- [What is being asked]: Look in the data below for the line that has "thumb tip: (914, 606)", then print exactly every line from there through the line that has "thumb mcp: (197, 51)", leaving pictures out.

- [Supplied records]:
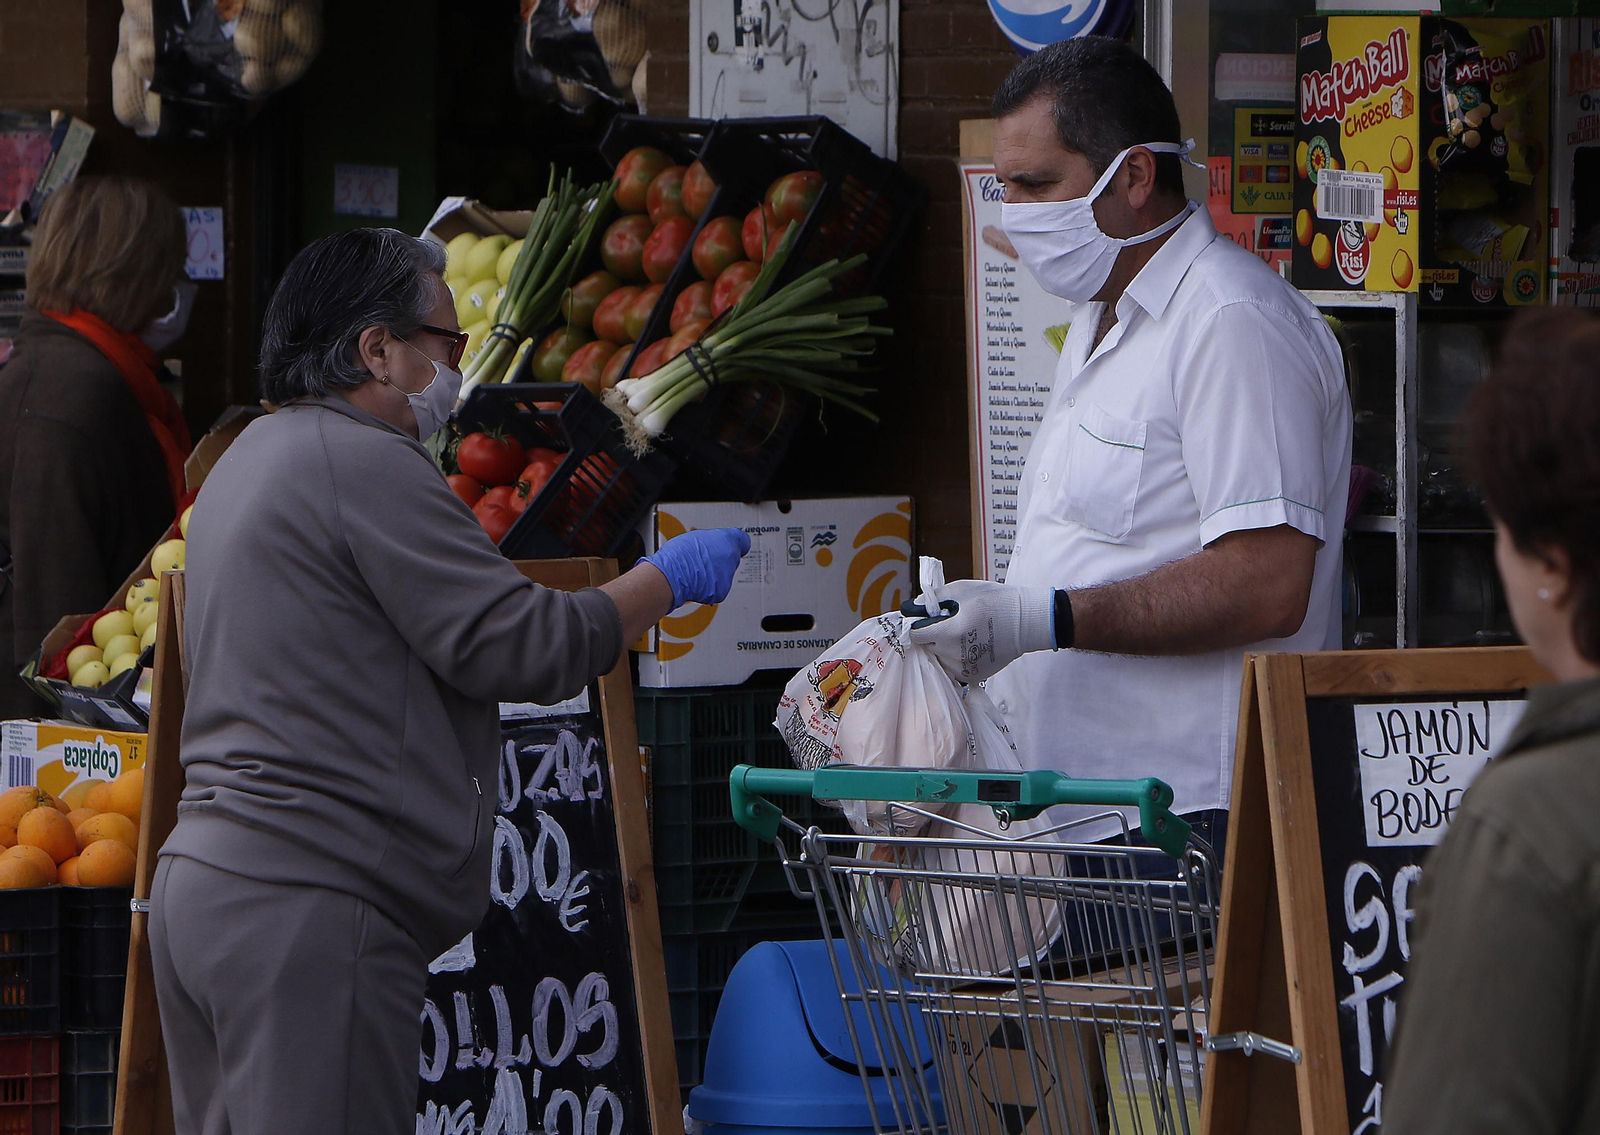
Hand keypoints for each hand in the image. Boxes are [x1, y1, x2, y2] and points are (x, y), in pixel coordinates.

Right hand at [642, 527, 750, 607]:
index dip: (736, 544)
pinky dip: (710, 587)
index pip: (743, 540)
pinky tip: (697, 582)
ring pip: (725, 574)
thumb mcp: (696, 536)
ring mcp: (728, 575)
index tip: (732, 546)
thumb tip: (713, 543)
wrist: (672, 576)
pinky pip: (718, 588)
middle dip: (721, 560)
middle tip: (705, 560)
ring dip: (715, 574)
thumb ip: (711, 540)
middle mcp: (731, 557)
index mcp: (727, 539)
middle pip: (732, 558)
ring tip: (697, 572)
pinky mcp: (722, 591)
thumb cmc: (679, 555)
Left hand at [902, 579, 1056, 682]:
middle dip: (932, 636)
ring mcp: (963, 668)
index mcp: (949, 632)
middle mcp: (953, 654)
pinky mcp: (973, 676)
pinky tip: (970, 645)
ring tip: (962, 635)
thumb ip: (935, 598)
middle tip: (949, 624)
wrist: (1026, 622)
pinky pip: (954, 668)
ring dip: (943, 648)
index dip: (919, 625)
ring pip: (939, 659)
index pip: (916, 635)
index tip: (927, 620)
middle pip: (927, 647)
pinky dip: (956, 658)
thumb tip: (914, 606)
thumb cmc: (995, 601)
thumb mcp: (962, 589)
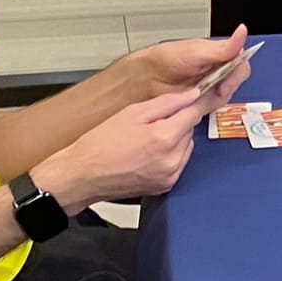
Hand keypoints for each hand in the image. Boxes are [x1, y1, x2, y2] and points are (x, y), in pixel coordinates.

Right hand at [37, 87, 211, 210]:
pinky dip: (170, 155)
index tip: (199, 95)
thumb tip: (192, 95)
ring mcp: (170, 175)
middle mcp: (172, 159)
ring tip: (147, 139)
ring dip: (175, 139)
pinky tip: (148, 153)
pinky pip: (178, 162)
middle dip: (178, 122)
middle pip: (190, 130)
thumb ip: (166, 103)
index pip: (194, 113)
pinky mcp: (166, 185)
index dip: (195, 102)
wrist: (82, 175)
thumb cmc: (100, 143)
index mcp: (165, 138)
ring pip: (187, 147)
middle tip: (153, 121)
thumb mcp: (132, 113)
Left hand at [137, 27, 251, 105]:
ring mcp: (210, 88)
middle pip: (236, 80)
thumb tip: (242, 32)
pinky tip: (198, 102)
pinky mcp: (203, 103)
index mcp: (219, 55)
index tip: (229, 75)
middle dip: (229, 84)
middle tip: (217, 87)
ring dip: (217, 95)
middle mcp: (217, 71)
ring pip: (227, 95)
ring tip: (202, 93)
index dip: (238, 71)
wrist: (145, 78)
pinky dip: (209, 106)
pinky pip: (214, 107)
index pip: (241, 62)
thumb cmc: (166, 59)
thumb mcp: (197, 51)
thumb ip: (224, 47)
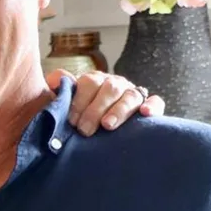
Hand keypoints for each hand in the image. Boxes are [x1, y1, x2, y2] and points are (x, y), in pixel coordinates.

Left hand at [45, 69, 165, 136]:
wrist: (100, 129)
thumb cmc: (80, 117)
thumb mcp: (66, 103)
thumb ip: (59, 91)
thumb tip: (55, 81)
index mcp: (94, 81)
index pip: (88, 83)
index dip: (79, 101)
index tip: (71, 121)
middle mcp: (114, 84)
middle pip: (109, 89)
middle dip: (95, 110)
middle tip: (84, 130)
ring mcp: (133, 94)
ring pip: (130, 96)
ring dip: (119, 110)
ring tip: (108, 125)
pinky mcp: (149, 105)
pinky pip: (156, 102)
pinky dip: (153, 106)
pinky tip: (146, 114)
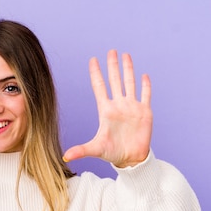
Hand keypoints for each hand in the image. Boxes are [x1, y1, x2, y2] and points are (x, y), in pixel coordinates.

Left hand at [63, 50, 151, 167]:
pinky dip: (145, 85)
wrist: (131, 159)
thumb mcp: (95, 149)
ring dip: (128, 69)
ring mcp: (132, 107)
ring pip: (130, 83)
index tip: (93, 59)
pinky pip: (146, 95)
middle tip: (111, 51)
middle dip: (112, 65)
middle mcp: (119, 105)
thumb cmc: (112, 153)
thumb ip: (81, 150)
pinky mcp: (144, 112)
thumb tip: (64, 157)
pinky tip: (144, 75)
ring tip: (126, 55)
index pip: (100, 87)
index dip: (96, 73)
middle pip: (115, 80)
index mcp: (106, 110)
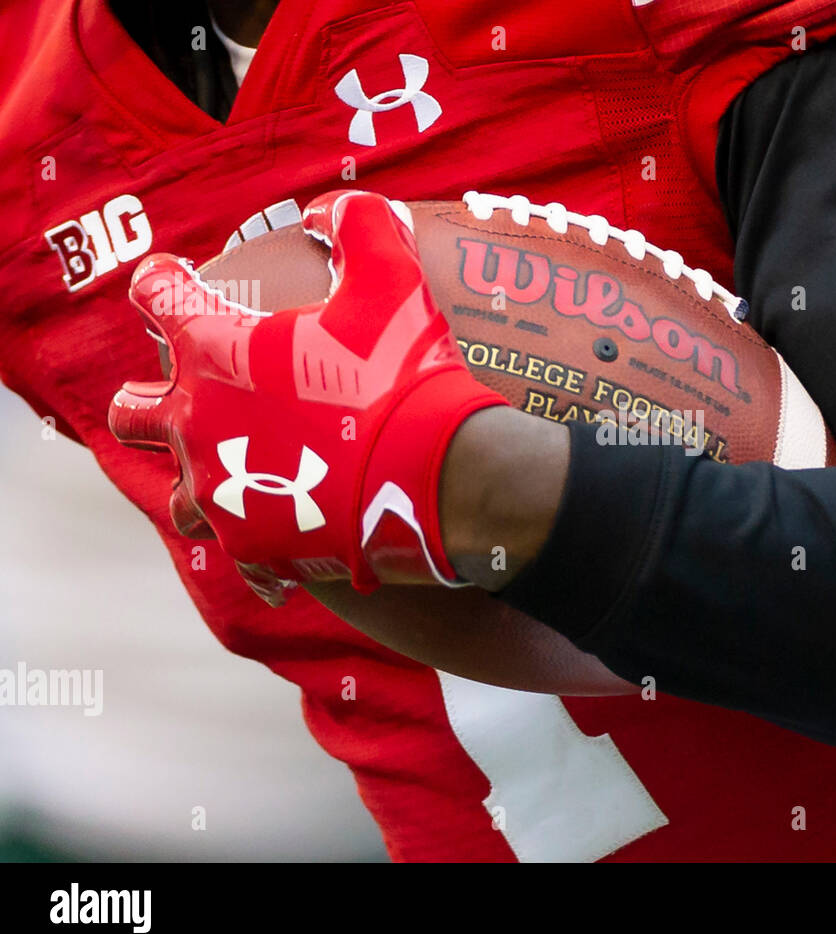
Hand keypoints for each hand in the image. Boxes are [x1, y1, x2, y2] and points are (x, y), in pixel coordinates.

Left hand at [107, 190, 508, 604]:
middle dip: (143, 401)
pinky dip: (254, 547)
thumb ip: (361, 224)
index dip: (161, 280)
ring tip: (221, 476)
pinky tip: (272, 543)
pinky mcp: (259, 548)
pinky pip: (241, 555)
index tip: (169, 278)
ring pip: (180, 494)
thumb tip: (331, 208)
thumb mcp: (393, 279)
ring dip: (196, 478)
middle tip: (158, 396)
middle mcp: (199, 426)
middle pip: (135, 414)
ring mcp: (224, 495)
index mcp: (215, 354)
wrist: (434, 477)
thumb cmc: (404, 375)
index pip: (158, 297)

- [Reply]:
thumb tip: (914, 606)
thumb cmc: (995, 601)
thumb mcp: (962, 589)
Hand keypoints for each hand in the image. Boxes are [x1, y1, x2, y2] and points are (x, y), in pixel coordinates.

Right hand at [37, 87, 211, 210]:
pinky dip: (170, 155)
index tip: (199, 95)
thumb tip: (192, 95)
ring mcp: (170, 175)
middle mcp: (172, 159)
ring tip: (147, 139)
ring dip: (175, 139)
pinky tip: (148, 153)
pinky pip: (178, 162)
middle dip: (178, 122)
middle pip: (190, 130)
thumb ip: (166, 103)
index pip: (194, 113)
pinky mcp: (166, 185)
index dip: (195, 102)
wrist: (82, 175)
thumb cmc: (100, 143)
index mcp: (165, 138)
ring pip: (187, 147)
middle tip: (153, 121)
thumb mcp: (132, 113)
Left hand at [137, 27, 251, 105]:
ring mcp: (210, 88)
middle pip: (236, 80)
thumb tip: (242, 32)
pinky tip: (198, 102)
pinky mcp: (203, 103)
index mcp: (219, 55)
index tip: (229, 75)
middle dip: (229, 84)
middle tip: (217, 87)
ring dip: (217, 95)
middle mcp: (217, 71)
ring pip: (227, 95)
ring tip: (202, 93)
index dip: (238, 71)
wrist: (145, 78)
pinky dip: (209, 106)
pinky pip: (214, 107)
index pip: (241, 62)
thumb cmc: (166, 59)
thumb mcp: (197, 51)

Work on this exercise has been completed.